Thursday, November 24, 2011

True Democracy (in ancient Athens)

WARNING! This post contains some speculations on matters of history and etymology. I find that sort of stuff very interesting, but it’s not for the squeamish.

We don’t always know what we mean when we say “democracy”. It signifies different things in different contexts. There is “representative” democracy, in which voters elect a limited number of oligarchs to pass laws and hire bureaucrats to interpret those laws and security personnel to enforce them. And there is “pure” or “direct” democracy, in which all licensed electors vote for or against specific propositions.

It was the city-state of Athens in Greece 2500 years ago that gave us the concept of democracy. In their usage it was a liberal kind of representative democracy - a reform imposed by a popular dictator who set out to break the power of the City’s hereditary rulers - property-rich native families whose clannishness had long inhibited the development of the City’s full economic potential.

Hitherto, all eligible citizens could vote for members of the governing Assembly: no problem there. But each family always voted together as a bloc, for its own relatives. The liberal dictator’s new constitution created artificial groups with the authority to elect representatives to the Assembly. Think of school “houses” with elected leaders to represent the members in matters involving the governance of the school.

Each “house” had its own meeting-place called a deme, where the voting took place. Hence deme-ocracy, -cracy being the standard English transliteration of the Greek word meaning “rule”. The members of each deme were a carefully chosen cross-section of the citizenry; social classes and families were so mixed that none of the traditional factions could gain dominance. That was the innovation.

There were occasions in ancient Athens when the entire electorate voted as a bloc, but only ever on issues, not on candidates for the Assembly. Athens’s democracy never meant “rule by the people”, especially in the sense of the direct voting we associate with Switzerland.

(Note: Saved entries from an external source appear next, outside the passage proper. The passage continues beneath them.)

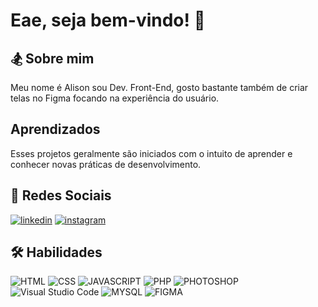 
# Eae, seja bem-vindo! 👋


## 🏂 Sobre mim
Meu nome é Alison sou Dev. Front-End, gosto bastante também de criar telas no Figma focando na experiência do usuário.


## Aprendizados

Esses projetos geralmente são iniciados com o intuito de aprender e conhecer novas práticas de desenvolvimento.



## 🔗 Redes Sociais
[![linkedin](https://img.shields.io/badge/linkedin-0A66C2?style=for-the-badge&logo=linkedin&logoColor=white)](https://www.linkedin.com/in/alisonsavian/) [![instagram](https://img.shields.io/badge/instagram-f25d1d?style=for-the-badge&logo=instagram&logoColor=white)](https://www.instagram.com/_alisonsavian/)


## 🛠 Habilidades

![HTML](https://img.shields.io/badge/HTML-ff6f00?style=for-the-badge&logo=HTML5&logoColor=white) ![CSS](https://img.shields.io/badge/CSS-0044ff?style=for-the-badge&logo=CSS3&logoColor=white) ![JAVASCRIPT](https://img.shields.io/badge/JAVASCRIPT-ffb700?style=for-the-badge&logo=javascript&logoColor=white) ![PHP](https://img.shields.io/badge/PHP-7f11ed?style=for-the-badge&logo=PHP&logoColor=white) ![PHOTOSHOP](https://img.shields.io/badge/Photoshop-002e4a?style=for-the-badge&logo=AdobePhotoshop&logoColor) ![Visual Studio Code](https://img.shields.io/badge/Visual%20Studio%20Code-004887?style=for-the-badge&logo=VisualStudioCode&logoColor=blue) ![MYSQL](https://img.shields.io/badge/MYSQL-035ead?style=for-the-badge&logo=MYSQL&logoColor=white) ![FIGMA](https://img.shields.io/badge/FIGMA-6303ad?style=for-the-badge&logo=Figma&logoColor=white)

By 500 B.C. the franchise was the monopoly of male hereditary (bloodline) citizens. The rest of the population- women, slaves and long-term residents, could not vote. This situation particularly irked the immigrants, who at that time dominated commercial life, and were nearly as numerous as the citizens. Giving them the vote was deemed necessary to prevent an exodus of foreign investors and their skilled foreign workers, which might have seriously damaged the local economy.

Sound familiar? Immigrants in Cayman who benefitted from the mass Status grants of 2003 may well owe their good fortune to FCO clerks who remembered their school history lessons. What a thought! In Athens, mass grants of citizenship happened more than just the once. The occasional merging of immigrants and bloodline natives is what set Athens above and apart from its more village-oriented neighbours. Will bloodline Caymanians have the gumption to do the same? Doubtful, I’m afraid.

Incidentally, the demes would not have been specially created for the purpose, merely adapted for it. Brand-new places would never have been able to override family loyalties. It’s far more likely that they had existed in some form or other for some respectable traditional purpose. For me, the most likely original purpose would be religious shrines to a highly respected god. My candidate for that honour is Themis, one of the earliest recorded Greek gods, who was associated with the divine law and custom-law, which in England is called common law.

It would have been a stroke of genius to choose that god’s traditional holy places as venues for the casting of votes under the new constitution. Themocracy, democracy: potato, potahto.